GOAL OF THE EXERCISE:
An exact copy of every entry is the answer here, with no pictures.

RECORDS SUPPLIED:
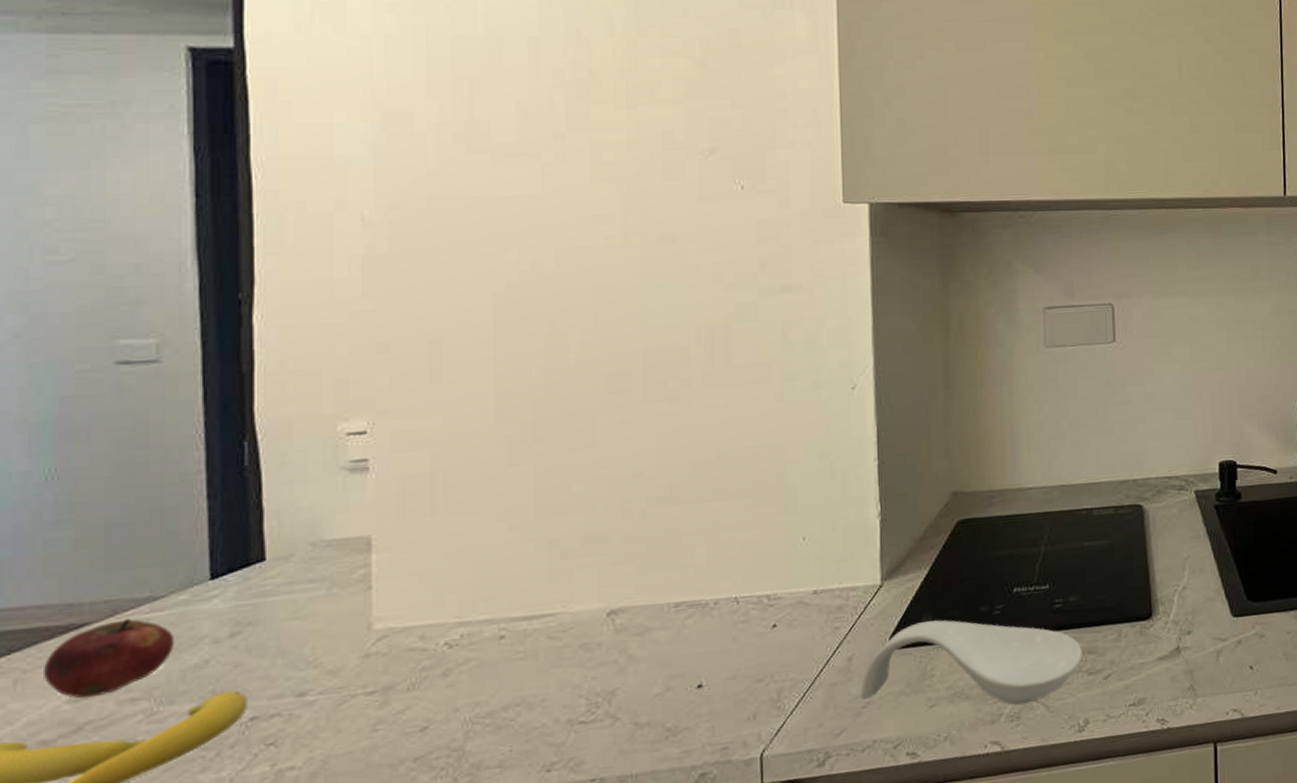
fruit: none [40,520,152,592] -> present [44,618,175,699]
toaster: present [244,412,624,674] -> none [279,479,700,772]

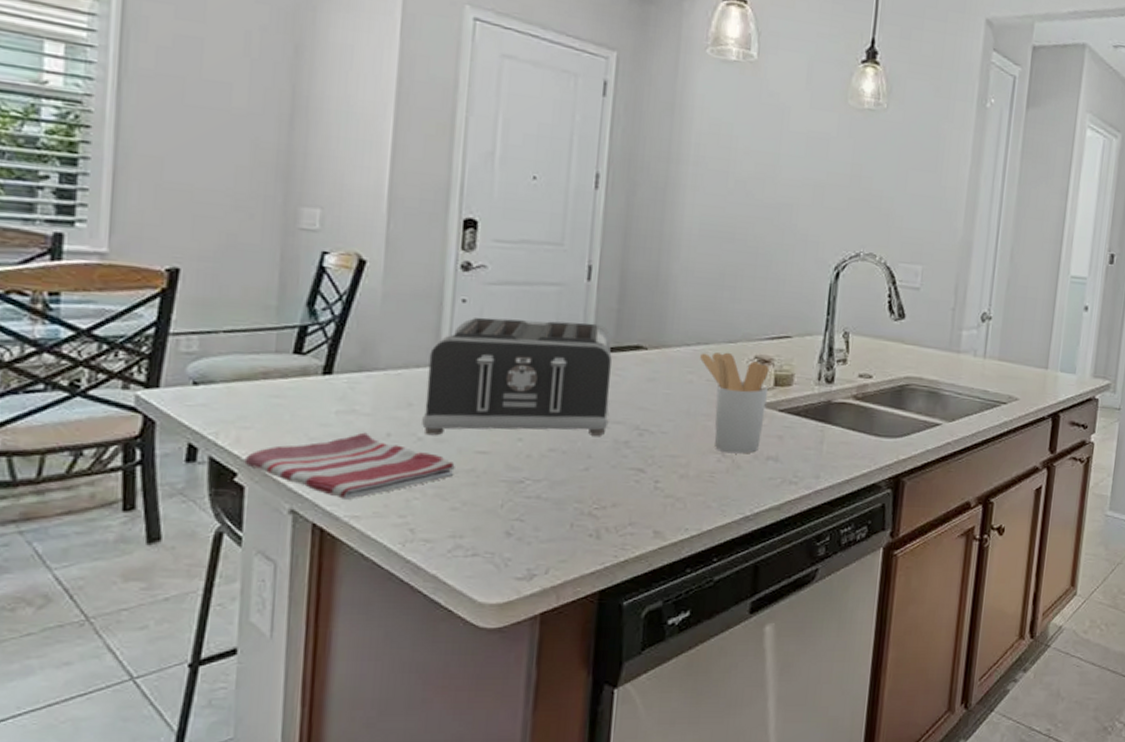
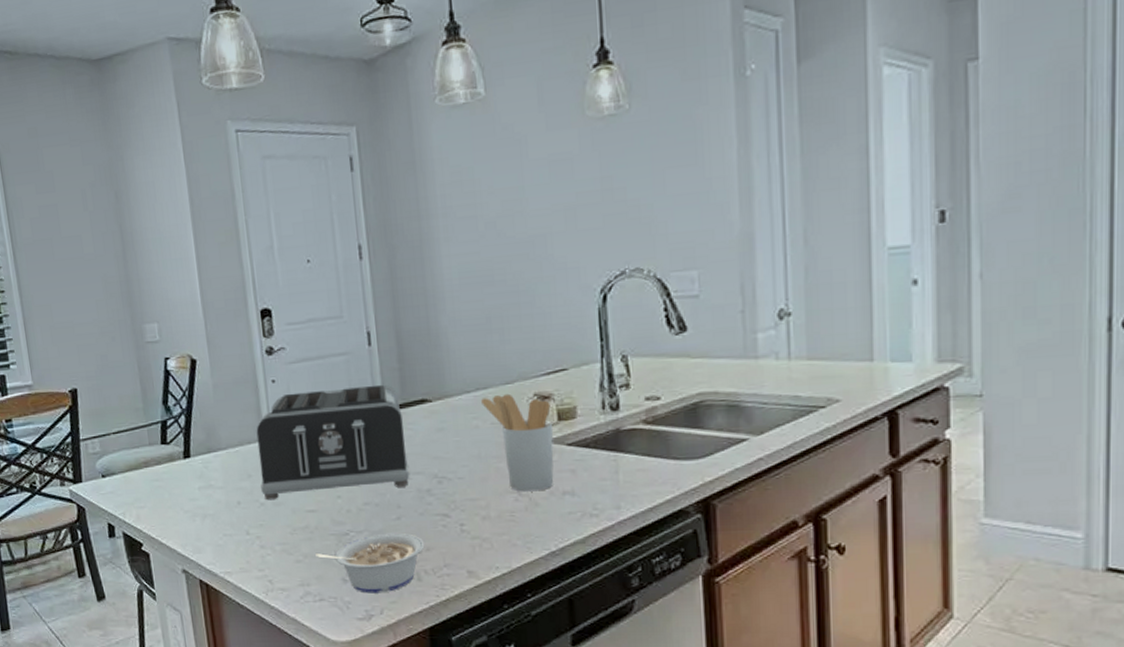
dish towel: present [244,432,455,500] -> none [145,502,294,559]
legume: none [477,484,611,551] -> present [315,533,425,594]

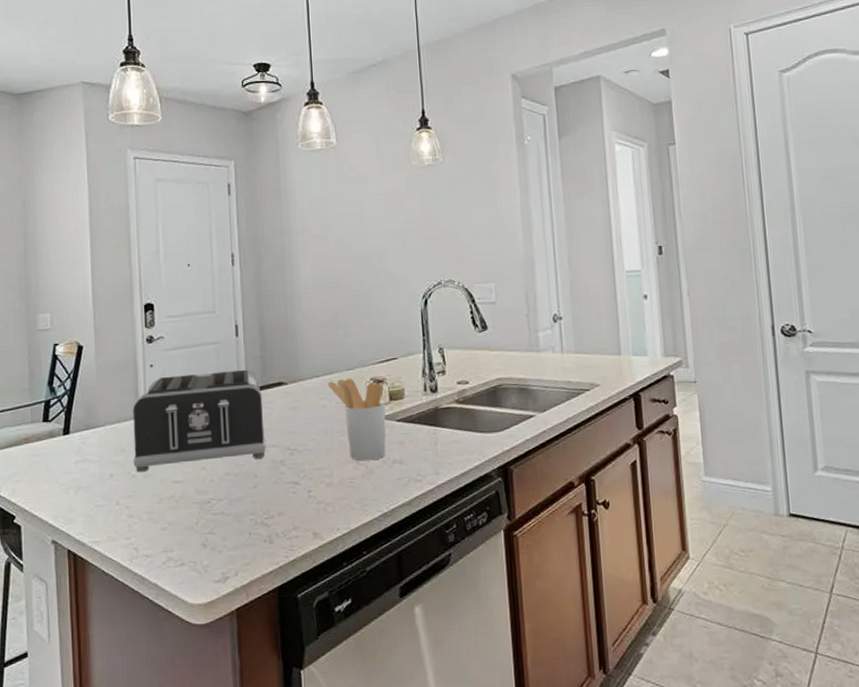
legume: present [315,533,425,594] -> none [179,500,277,557]

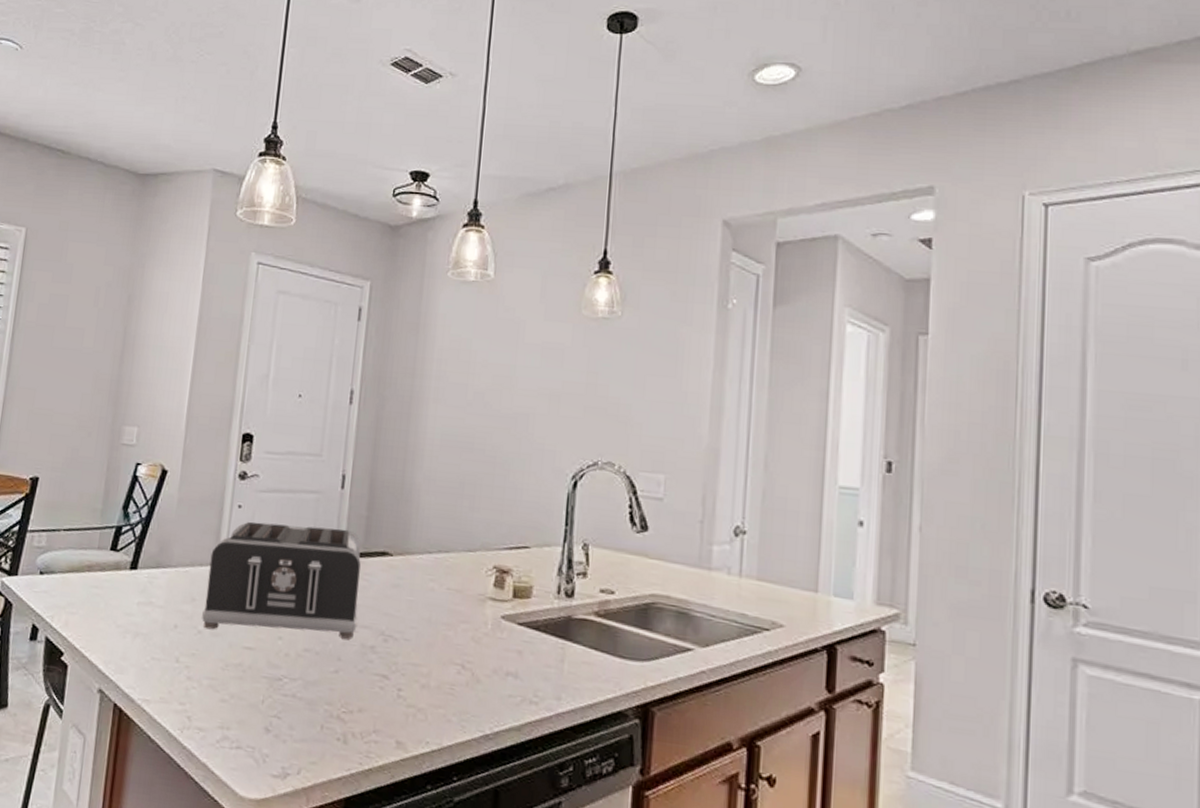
utensil holder: present [328,378,386,461] -> none [441,561,508,668]

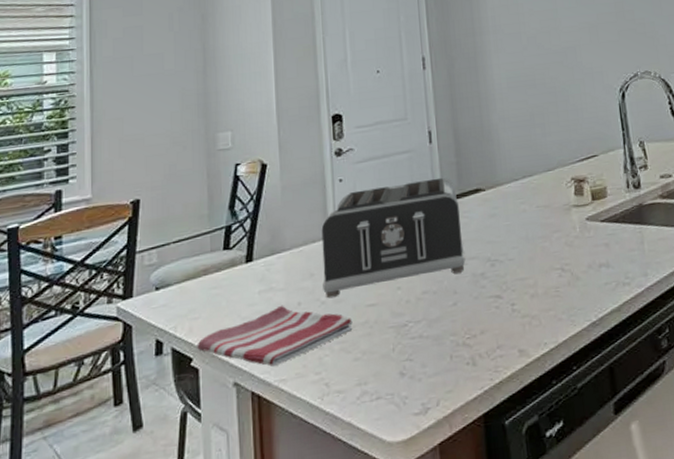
dish towel: none [69,623,226,684] -> present [197,305,353,366]

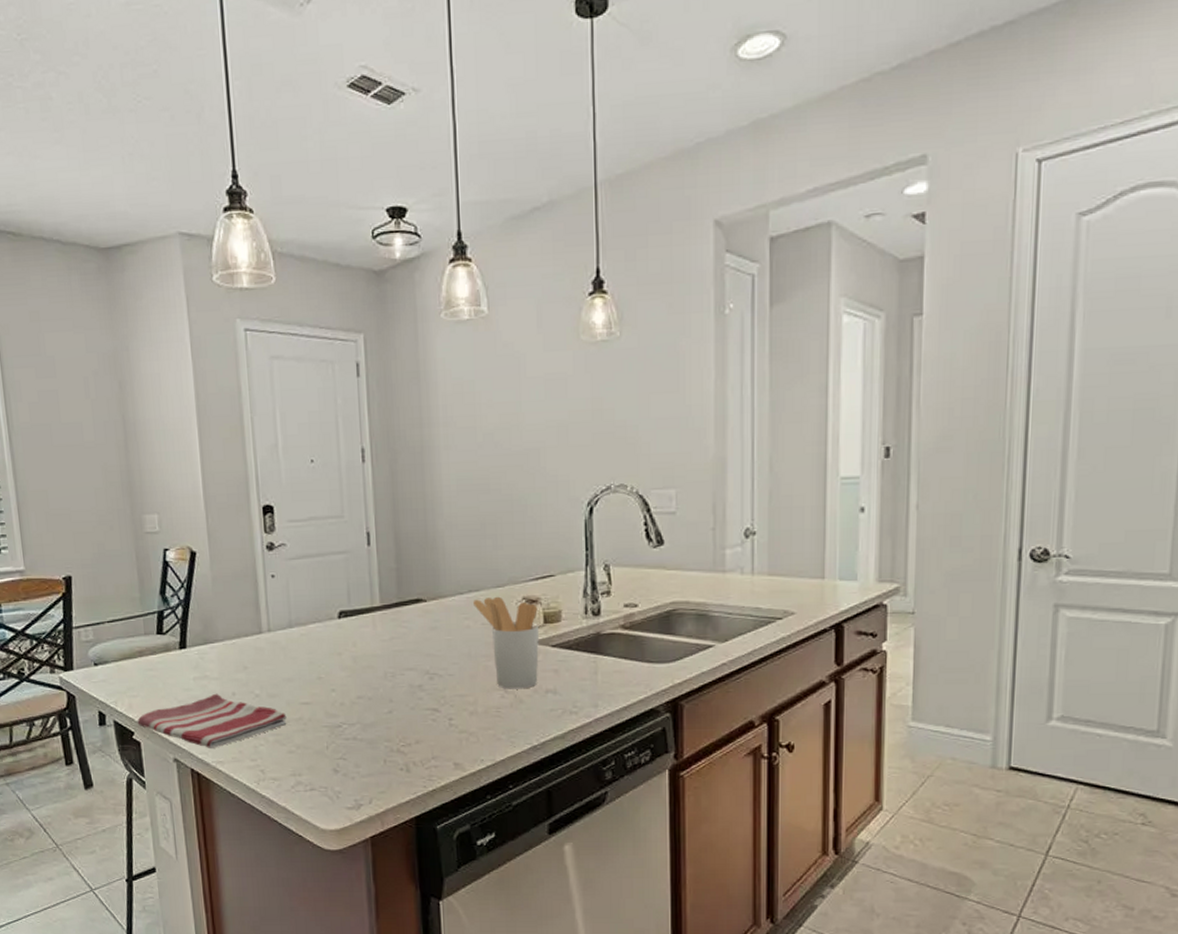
toaster: present [321,177,466,299] -> none [254,583,403,692]
utensil holder: none [528,179,591,268] -> present [473,596,540,689]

ANSWER TO THIS EXERCISE:
fruit: none [40,520,152,592] -> present [44,618,175,699]
toaster: present [244,412,624,674] -> none [279,479,700,772]

dish towel: present [244,432,455,500] -> none [145,502,294,559]
legume: none [477,484,611,551] -> present [315,533,425,594]

legume: present [315,533,425,594] -> none [179,500,277,557]

utensil holder: present [328,378,386,461] -> none [441,561,508,668]

dish towel: none [69,623,226,684] -> present [197,305,353,366]

toaster: present [321,177,466,299] -> none [254,583,403,692]
utensil holder: none [528,179,591,268] -> present [473,596,540,689]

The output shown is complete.